Word for word, restate the lines from the top of the records below through the line with "спреи-антикоррозийки с защитным", both included, with no pictures in the result.

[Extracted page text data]
================
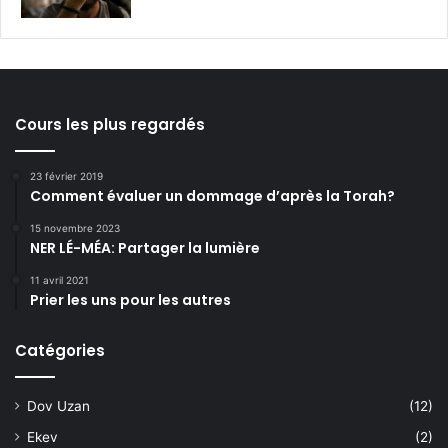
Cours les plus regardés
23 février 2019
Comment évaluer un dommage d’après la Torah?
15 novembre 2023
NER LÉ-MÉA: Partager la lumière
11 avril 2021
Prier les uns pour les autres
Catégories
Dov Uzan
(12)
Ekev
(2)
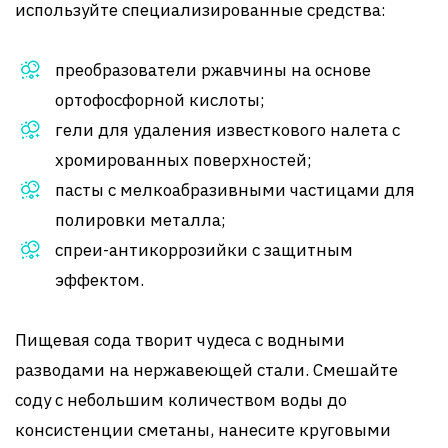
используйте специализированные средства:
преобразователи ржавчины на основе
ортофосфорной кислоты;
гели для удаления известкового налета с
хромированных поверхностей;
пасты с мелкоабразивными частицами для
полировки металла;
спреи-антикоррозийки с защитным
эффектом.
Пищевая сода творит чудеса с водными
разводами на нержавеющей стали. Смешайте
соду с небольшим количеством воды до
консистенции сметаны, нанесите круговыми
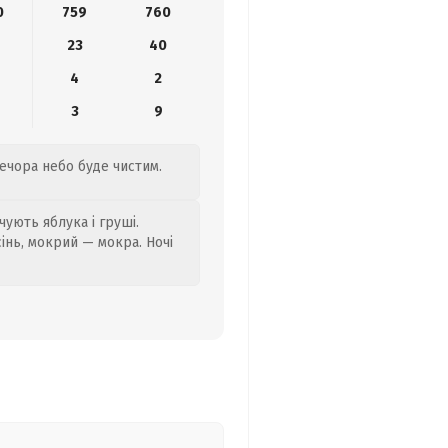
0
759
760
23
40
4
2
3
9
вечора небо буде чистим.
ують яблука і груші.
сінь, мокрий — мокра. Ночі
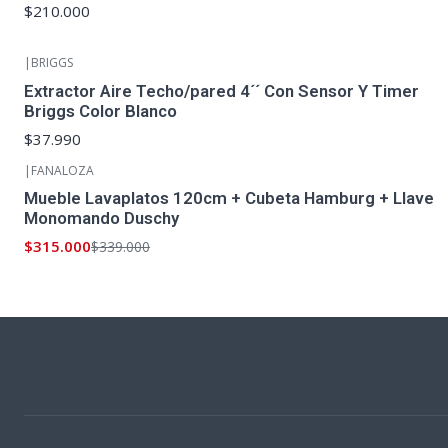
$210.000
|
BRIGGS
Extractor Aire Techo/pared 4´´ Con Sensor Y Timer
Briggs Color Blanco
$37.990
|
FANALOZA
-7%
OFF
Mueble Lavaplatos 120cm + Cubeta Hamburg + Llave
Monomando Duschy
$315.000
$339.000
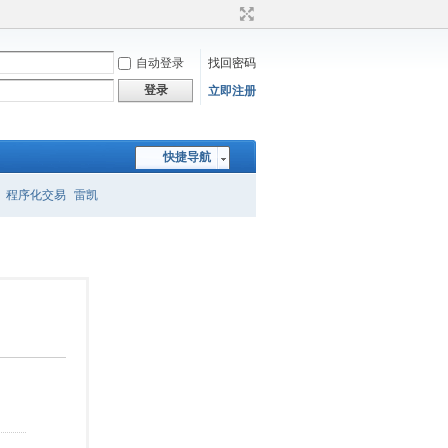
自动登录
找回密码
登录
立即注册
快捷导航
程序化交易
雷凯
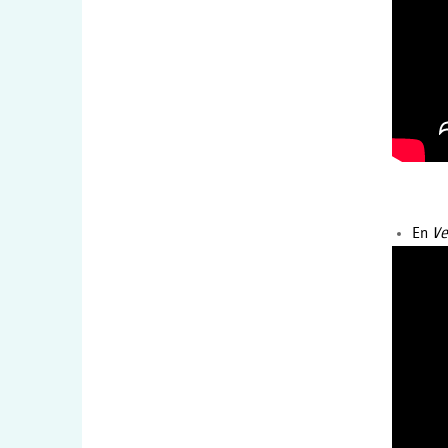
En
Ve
================
• [TASK OUTPUT]
Cours les plus regardés
23 février 2019
Comment évaluer un dommage d’après la Torah?
15 novembre 2023
NER LÉ-MÉA: Partager la lumière
11 avril 2021
Prier les uns pour les autres
Catégories
Dov Uzan
(12)
Ekev
(2)
используйте специализированные средства:
преобразователи ржавчины на основе
ортофосфорной кислоты;
гели для удаления известкового налета с
хромированных поверхностей;
пасты с мелкоабразивными частицами для
полировки металла;
спреи-антикоррозийки с защитным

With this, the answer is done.